Both companies have a global footprint. SmartEquip has been operational in Europe for around 10 years, Schuessler says, and just announced a previous agreement with Tokyo-based Diamond Construction Equipment and that its network was fully operational in Japan. (Diamond Construction is co-owned by four large Japanese equipment rental companies and Mitsubishi.) Ritchie’s purchase of SmartEquip allows it to “be so much more responsive with our international business,” Schuessler says.
Supply chain perspectives
You can’t have a discussion with supply chain front row players such as Ritchie and SmartEquip without delving into the issues that are plaguing all industries these days. Schuessler sees two issues: components and whole goods.
“In Japan, rental fleets tend to hold on to their equipment two to three times longer than they would in North America or Europe,” Schuessler says. “Of course, as equipment gets older, parts consumption goes up, as do service needs. That means two things. For those fleets that tend to have a longer life, the value we can bring to them by making those parts efficient also goes up over time relative to other parts of the world. If you take a step back to look at the overall life cycle, the contribution that technology brings to the lifecycle costs in an aging fleet tends to be higher than it is when you only hang on to it for two to four years.
“On the parts side, the shortage means that the search cost is higher, and so much of what SmartEquip does is reduce the search costs. When we began as a company, it was not unusual for a technician to spend as much time looking for the right part from a preferred supplier as they would holding a wrench in their hands. While we can’t change the scarcity aspect of it, we do have the ability to find the parts out there that pertain to a particular serial number.”
In this tight supply market, Ritchie is focused on how it can add value, Kessler says. “We’re also working on our technology to make sure that when you are ready to transact in the future it’s easy to do,” he says. For example, Ritchie’s Inventory Management System “makes it easy to transact with us,” he says. “There are other value-added things that our customers would appreciate.”

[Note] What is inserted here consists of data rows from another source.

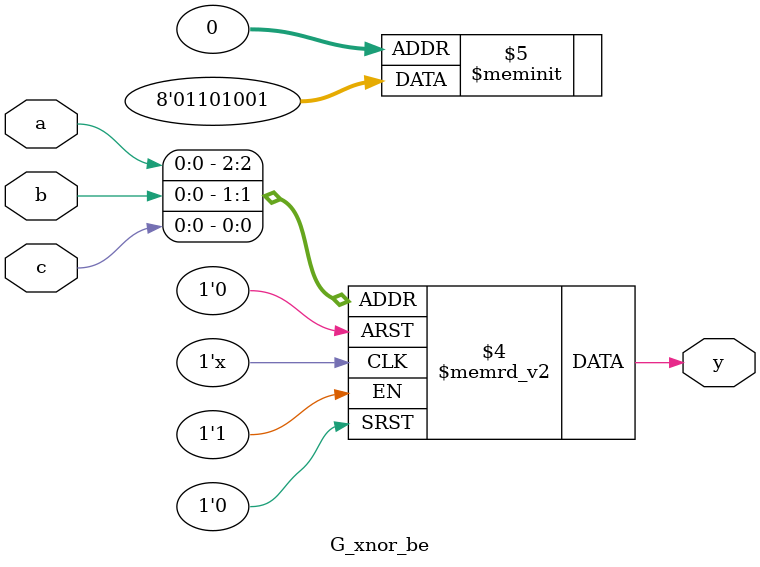
<source format=v>
`timescale 1ns / 1ps

//structural model
module G_xnor(
    y,
    a,
    b,
    c
    );
    
    output y;
    input a,b,c;
    
    xnor(y,a,b,c);
endmodule

//dataflow model
module G_xnor_data(
    y,
    a,
    b,
    c
);

    output y;
    input a,b,c;
    
    assign y = ~(a&b&c);
    
endmodule

//behavioral model
module G_xnor_be(
    y,
    a,
    b,
    c
);

    output reg y;
    input a,b,c;
    
    always@(a,b,c)
    begin
        case({a,b,c})
            3'b000 : y <= 1'b1;
            3'b001 : y <= 1'b0;
            3'b010 : y <= 1'b0;
            3'b011 : y <= 1'b1;
            3'b100 : y <= 1'b0;
            3'b101 : y <= 1'b1;
            3'b110 : y <= 1'b1;
            3'b111 : y <= 1'b0;
        endcase
   end
endmodule

</source>
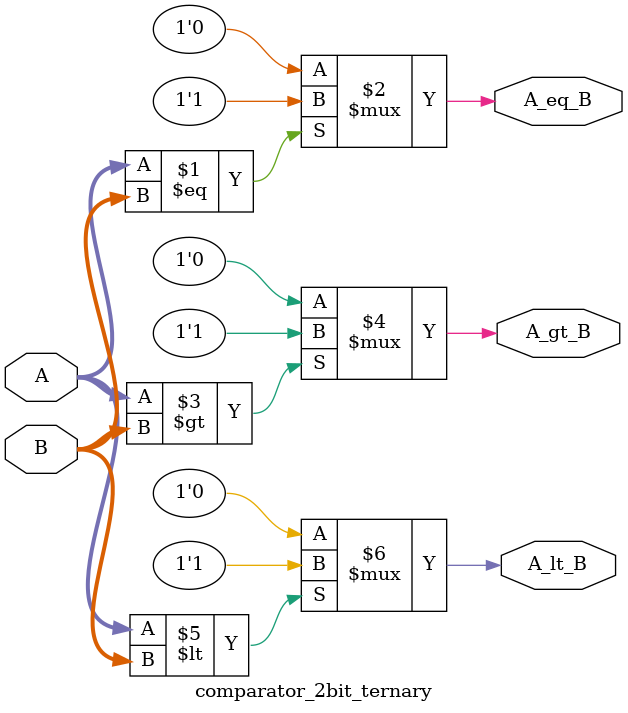
<source format=v>
module comparator_2bit_ternary (
  input [1:0] A,
  input [1:0] B,
  output A_eq_B,
  output A_gt_B,
  output A_lt_B
);

  assign A_eq_B = (A == B) ? 1'b1 : 1'b0;
  assign A_gt_B = (A > B)  ? 1'b1 : 1'b0;
  assign A_lt_B = (A < B)  ? 1'b1 : 1'b0;

endmodule
</source>
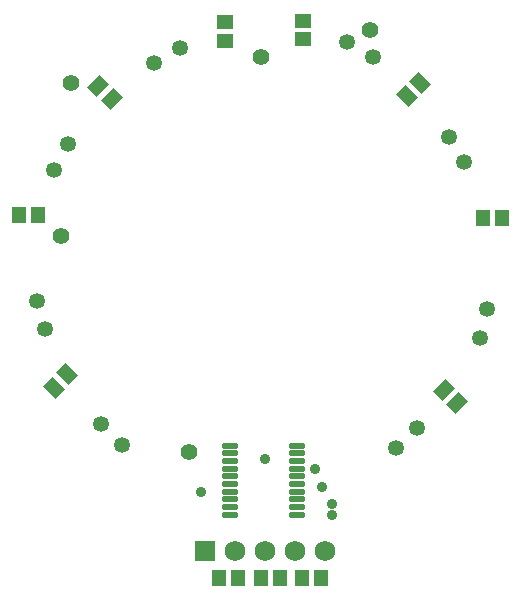
<source format=gts>
G04*
G04 #@! TF.GenerationSoftware,Altium Limited,Altium Designer,22.7.1 (60)*
G04*
G04 Layer_Color=8388736*
%FSLAX44Y44*%
%MOMM*%
G71*
G04*
G04 #@! TF.SameCoordinates,34583956-BA44-4E5B-BA21-D6171543F883*
G04*
G04*
G04 #@! TF.FilePolarity,Negative*
G04*
G01*
G75*
%ADD19R,1.1500X1.4500*%
G04:AMPARAMS|DCode=20|XSize=1.45mm|YSize=1.15mm|CornerRadius=0mm|HoleSize=0mm|Usage=FLASHONLY|Rotation=225.000|XOffset=0mm|YOffset=0mm|HoleType=Round|Shape=Rectangle|*
%AMROTATEDRECTD20*
4,1,4,0.1061,0.9192,0.9192,0.1061,-0.1061,-0.9192,-0.9192,-0.1061,0.1061,0.9192,0.0*
%
%ADD20ROTATEDRECTD20*%

G04:AMPARAMS|DCode=21|XSize=1.45mm|YSize=1.15mm|CornerRadius=0mm|HoleSize=0mm|Usage=FLASHONLY|Rotation=315.000|XOffset=0mm|YOffset=0mm|HoleType=Round|Shape=Rectangle|*
%AMROTATEDRECTD21*
4,1,4,-0.9192,0.1061,-0.1061,0.9192,0.9192,-0.1061,0.1061,-0.9192,-0.9192,0.1061,0.0*
%
%ADD21ROTATEDRECTD21*%

%ADD22R,1.4500X1.1500*%
G04:AMPARAMS|DCode=23|XSize=0.55mm|YSize=1.35mm|CornerRadius=0.125mm|HoleSize=0mm|Usage=FLASHONLY|Rotation=90.000|XOffset=0mm|YOffset=0mm|HoleType=Round|Shape=RoundedRectangle|*
%AMROUNDEDRECTD23*
21,1,0.5500,1.1000,0,0,90.0*
21,1,0.3000,1.3500,0,0,90.0*
1,1,0.2500,0.5500,0.1500*
1,1,0.2500,0.5500,-0.1500*
1,1,0.2500,-0.5500,-0.1500*
1,1,0.2500,-0.5500,0.1500*
%
%ADD23ROUNDEDRECTD23*%
%ADD24C,1.7500*%
%ADD25R,1.7500X1.7500*%
%ADD26C,1.3500*%
%ADD27C,1.4200*%
%ADD28C,0.9120*%
D19*
X233300Y-34036D02*
D03*
X249300D02*
D03*
X268098Y-33782D02*
D03*
X284098D02*
D03*
X421032Y271018D02*
D03*
X437032D02*
D03*
X44550Y273304D02*
D03*
X28550D02*
D03*
X213486Y-33782D02*
D03*
X197486D02*
D03*
D20*
X388297Y125291D02*
D03*
X399611Y113977D02*
D03*
X106749Y371533D02*
D03*
X95435Y382847D02*
D03*
D21*
X356547Y373819D02*
D03*
X367861Y385133D02*
D03*
X69157Y138499D02*
D03*
X57843Y127185D02*
D03*
D22*
X268478Y422048D02*
D03*
Y438048D02*
D03*
X202692Y421032D02*
D03*
Y437032D02*
D03*
D23*
X263958Y19518D02*
D03*
Y26018D02*
D03*
Y32518D02*
D03*
Y39018D02*
D03*
Y45518D02*
D03*
Y52018D02*
D03*
Y58518D02*
D03*
Y65018D02*
D03*
Y71518D02*
D03*
Y78018D02*
D03*
X206958Y19518D02*
D03*
Y26018D02*
D03*
Y32518D02*
D03*
Y39018D02*
D03*
Y45518D02*
D03*
Y52018D02*
D03*
Y58518D02*
D03*
Y65018D02*
D03*
Y71518D02*
D03*
Y78018D02*
D03*
D24*
X236728Y-11176D02*
D03*
X211328D02*
D03*
X262128D02*
D03*
X287528D02*
D03*
D25*
X185928D02*
D03*
D26*
X115265Y78791D02*
D03*
X97587Y96469D02*
D03*
X418405Y169536D02*
D03*
X424875Y193684D02*
D03*
X306324Y419862D02*
D03*
X327975Y407362D02*
D03*
X143002Y402082D02*
D03*
X70258Y333405D02*
D03*
X57758Y311754D02*
D03*
X164653Y414582D02*
D03*
X392784Y339501D02*
D03*
X405284Y317850D02*
D03*
X365455Y93421D02*
D03*
X347777Y75743D02*
D03*
X44009Y200796D02*
D03*
X50479Y176648D02*
D03*
D27*
X325374Y429768D02*
D03*
X72644Y385064D02*
D03*
X172720Y72390D02*
D03*
X233680Y406908D02*
D03*
X63754Y255778D02*
D03*
D28*
X293116Y19558D02*
D03*
X278892Y58518D02*
D03*
X285242Y43180D02*
D03*
X293116Y28702D02*
D03*
X182118Y39018D02*
D03*
X236728Y66802D02*
D03*
M02*

</source>
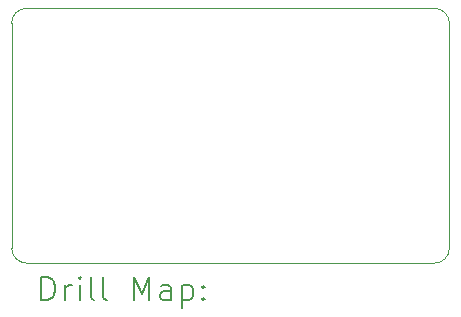
<source format=gbr>
%TF.GenerationSoftware,KiCad,Pcbnew,(6.0.8)*%
%TF.CreationDate,2023-02-11T17:00:48+01:00*%
%TF.ProjectId,BTS50010_TestBoard,42545335-3030-4313-905f-54657374426f,rev?*%
%TF.SameCoordinates,Original*%
%TF.FileFunction,Drillmap*%
%TF.FilePolarity,Positive*%
%FSLAX45Y45*%
G04 Gerber Fmt 4.5, Leading zero omitted, Abs format (unit mm)*
G04 Created by KiCad (PCBNEW (6.0.8)) date 2023-02-11 17:00:48*
%MOMM*%
%LPD*%
G01*
G04 APERTURE LIST*
%ADD10C,0.100000*%
%ADD11C,0.200000*%
G04 APERTURE END LIST*
D10*
X6781800Y-4572000D02*
X6780897Y-2667903D01*
X3201303Y-2540903D02*
X6653897Y-2540903D01*
X3074303Y-4571097D02*
X3074303Y-2667903D01*
X6654800Y-4699000D02*
X3201303Y-4698097D01*
X3201303Y-2540903D02*
G75*
G03*
X3074303Y-2667903I-3J-126997D01*
G01*
X3074303Y-4571097D02*
G75*
G03*
X3201303Y-4698097I126997J-3D01*
G01*
X6654800Y-4699000D02*
G75*
G03*
X6781800Y-4572000I0J127000D01*
G01*
X6780897Y-2667903D02*
G75*
G03*
X6653897Y-2540903I-126997J3D01*
G01*
D11*
X3326922Y-5014476D02*
X3326922Y-4814476D01*
X3374541Y-4814476D01*
X3403112Y-4824000D01*
X3422160Y-4843048D01*
X3431683Y-4862095D01*
X3441207Y-4900190D01*
X3441207Y-4928762D01*
X3431683Y-4966857D01*
X3422160Y-4985905D01*
X3403112Y-5004952D01*
X3374541Y-5014476D01*
X3326922Y-5014476D01*
X3526922Y-5014476D02*
X3526922Y-4881143D01*
X3526922Y-4919238D02*
X3536445Y-4900190D01*
X3545969Y-4890667D01*
X3565017Y-4881143D01*
X3584064Y-4881143D01*
X3650731Y-5014476D02*
X3650731Y-4881143D01*
X3650731Y-4814476D02*
X3641207Y-4824000D01*
X3650731Y-4833524D01*
X3660255Y-4824000D01*
X3650731Y-4814476D01*
X3650731Y-4833524D01*
X3774541Y-5014476D02*
X3755493Y-5004952D01*
X3745969Y-4985905D01*
X3745969Y-4814476D01*
X3879303Y-5014476D02*
X3860255Y-5004952D01*
X3850731Y-4985905D01*
X3850731Y-4814476D01*
X4107874Y-5014476D02*
X4107874Y-4814476D01*
X4174541Y-4957333D01*
X4241207Y-4814476D01*
X4241207Y-5014476D01*
X4422160Y-5014476D02*
X4422160Y-4909714D01*
X4412636Y-4890667D01*
X4393588Y-4881143D01*
X4355493Y-4881143D01*
X4336445Y-4890667D01*
X4422160Y-5004952D02*
X4403112Y-5014476D01*
X4355493Y-5014476D01*
X4336445Y-5004952D01*
X4326922Y-4985905D01*
X4326922Y-4966857D01*
X4336445Y-4947810D01*
X4355493Y-4938286D01*
X4403112Y-4938286D01*
X4422160Y-4928762D01*
X4517398Y-4881143D02*
X4517398Y-5081143D01*
X4517398Y-4890667D02*
X4536445Y-4881143D01*
X4574541Y-4881143D01*
X4593588Y-4890667D01*
X4603112Y-4900190D01*
X4612636Y-4919238D01*
X4612636Y-4976381D01*
X4603112Y-4995429D01*
X4593588Y-5004952D01*
X4574541Y-5014476D01*
X4536445Y-5014476D01*
X4517398Y-5004952D01*
X4698350Y-4995429D02*
X4707874Y-5004952D01*
X4698350Y-5014476D01*
X4688826Y-5004952D01*
X4698350Y-4995429D01*
X4698350Y-5014476D01*
X4698350Y-4890667D02*
X4707874Y-4900190D01*
X4698350Y-4909714D01*
X4688826Y-4900190D01*
X4698350Y-4890667D01*
X4698350Y-4909714D01*
M02*

</source>
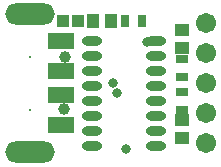
<source format=gts>
G04*
G04 #@! TF.GenerationSoftware,Altium Limited,Altium Designer,20.0.13 (296)*
G04*
G04 Layer_Color=8388736*
%FSLAX44Y44*%
%MOMM*%
G71*
G01*
G75*
%ADD24O,1.7032X0.8032*%
%ADD25R,2.2032X1.4032*%
%ADD26R,1.0032X1.1032*%
%ADD27R,0.9832X1.1832*%
%ADD28R,0.8032X1.1032*%
%ADD29R,1.1832X0.9832*%
%ADD30R,1.1032X0.8032*%
%ADD31C,1.7032*%
%ADD32O,4.2032X1.8032*%
%ADD33C,0.2032*%
%ADD34C,1.0032*%
%ADD35C,0.8032*%
D24*
X1061720Y614680D02*
D03*
Y627380D02*
D03*
Y640080D02*
D03*
Y652780D02*
D03*
Y665480D02*
D03*
Y678180D02*
D03*
Y690880D02*
D03*
Y703580D02*
D03*
X1007720Y614680D02*
D03*
Y627380D02*
D03*
Y640080D02*
D03*
Y652780D02*
D03*
Y665480D02*
D03*
Y678180D02*
D03*
Y690880D02*
D03*
Y703580D02*
D03*
D25*
X981040Y632060D02*
D03*
Y657460D02*
D03*
Y677860D02*
D03*
Y703260D02*
D03*
D26*
X995830Y720092D02*
D03*
X982830D02*
D03*
D27*
X1023480Y720090D02*
D03*
X1008380D02*
D03*
D28*
X1050169Y720088D02*
D03*
X1035170D02*
D03*
D29*
X1083310Y636270D02*
D03*
Y621170D02*
D03*
Y697370D02*
D03*
Y712470D02*
D03*
D30*
X1083308Y673221D02*
D03*
Y688220D02*
D03*
X1083312Y660279D02*
D03*
Y645280D02*
D03*
D31*
X1103630Y693420D02*
D03*
Y642620D02*
D03*
Y617220D02*
D03*
Y668020D02*
D03*
Y718820D02*
D03*
D32*
X955040Y609160D02*
D03*
Y726160D02*
D03*
D33*
Y645160D02*
D03*
Y690160D02*
D03*
D34*
X984150Y645620D02*
D03*
X984220Y689610D02*
D03*
D35*
X1036180Y612140D02*
D03*
X1054043Y702408D02*
D03*
X1025242Y667603D02*
D03*
X1029004Y659563D02*
D03*
M02*

</source>
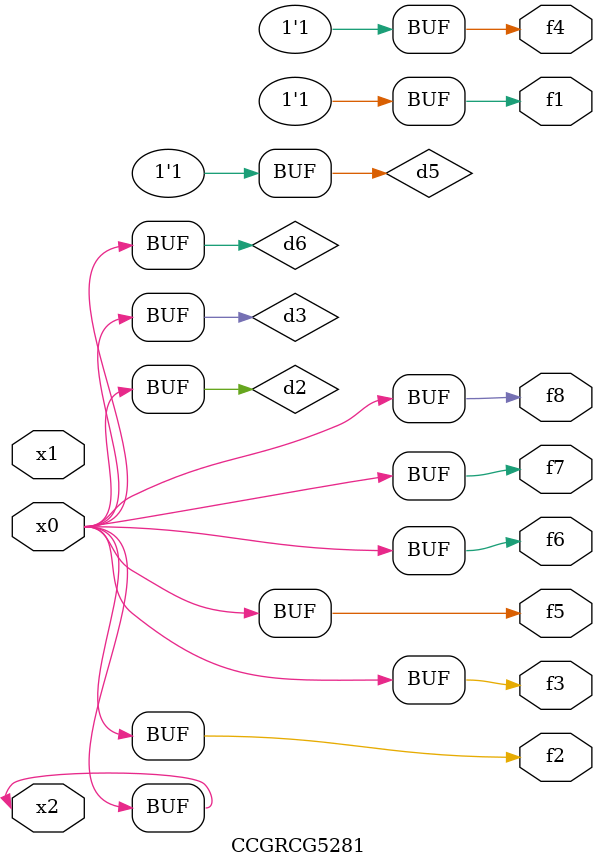
<source format=v>
module CCGRCG5281(
	input x0, x1, x2,
	output f1, f2, f3, f4, f5, f6, f7, f8
);

	wire d1, d2, d3, d4, d5, d6;

	xnor (d1, x2);
	buf (d2, x0, x2);
	and (d3, x0);
	xnor (d4, x1, x2);
	nand (d5, d1, d3);
	buf (d6, d2, d3);
	assign f1 = d5;
	assign f2 = d6;
	assign f3 = d6;
	assign f4 = d5;
	assign f5 = d6;
	assign f6 = d6;
	assign f7 = d6;
	assign f8 = d6;
endmodule

</source>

“We’re very happy to have them on board,” Kessler says. “We don’t have a rush to try to force something, so we want to make sure we build a technology that’s going to be easy for everyone to use. This isn’t about Ritchie trying to change it and make it something that it’s not. We want to make sure that when the marketplace is ready that it’s easy to use, and everyone’s going to have full transparency of how it’s going to work for them.”
Schuessler says the real benefit will come when today’s “spot technologies” — telematics, fleet management, etc. — are knitted together. “There’s no new technology required; it’s all about the workflow now,” he says. “If a machine throws out a code, we should be able to order a part and have it waiting at the service bay with a work order already filled out and technician instructions on what needs to happen. Raising the efficiency is right there to be had.”